(Data to use)

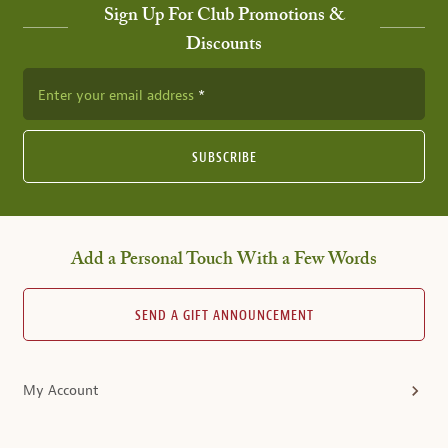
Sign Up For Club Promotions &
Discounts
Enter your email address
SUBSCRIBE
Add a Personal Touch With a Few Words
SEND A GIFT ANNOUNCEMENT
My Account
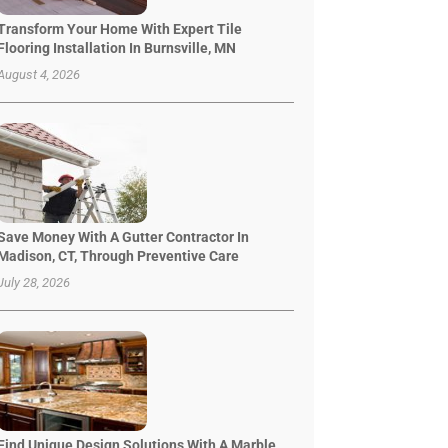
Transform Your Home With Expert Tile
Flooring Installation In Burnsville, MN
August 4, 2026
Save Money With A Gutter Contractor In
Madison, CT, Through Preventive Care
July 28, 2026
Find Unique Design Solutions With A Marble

(End Data to use)

# [Required action]
Go through the data line by line and work out how many lines contain "With". Give only that number.

# [Response box]
4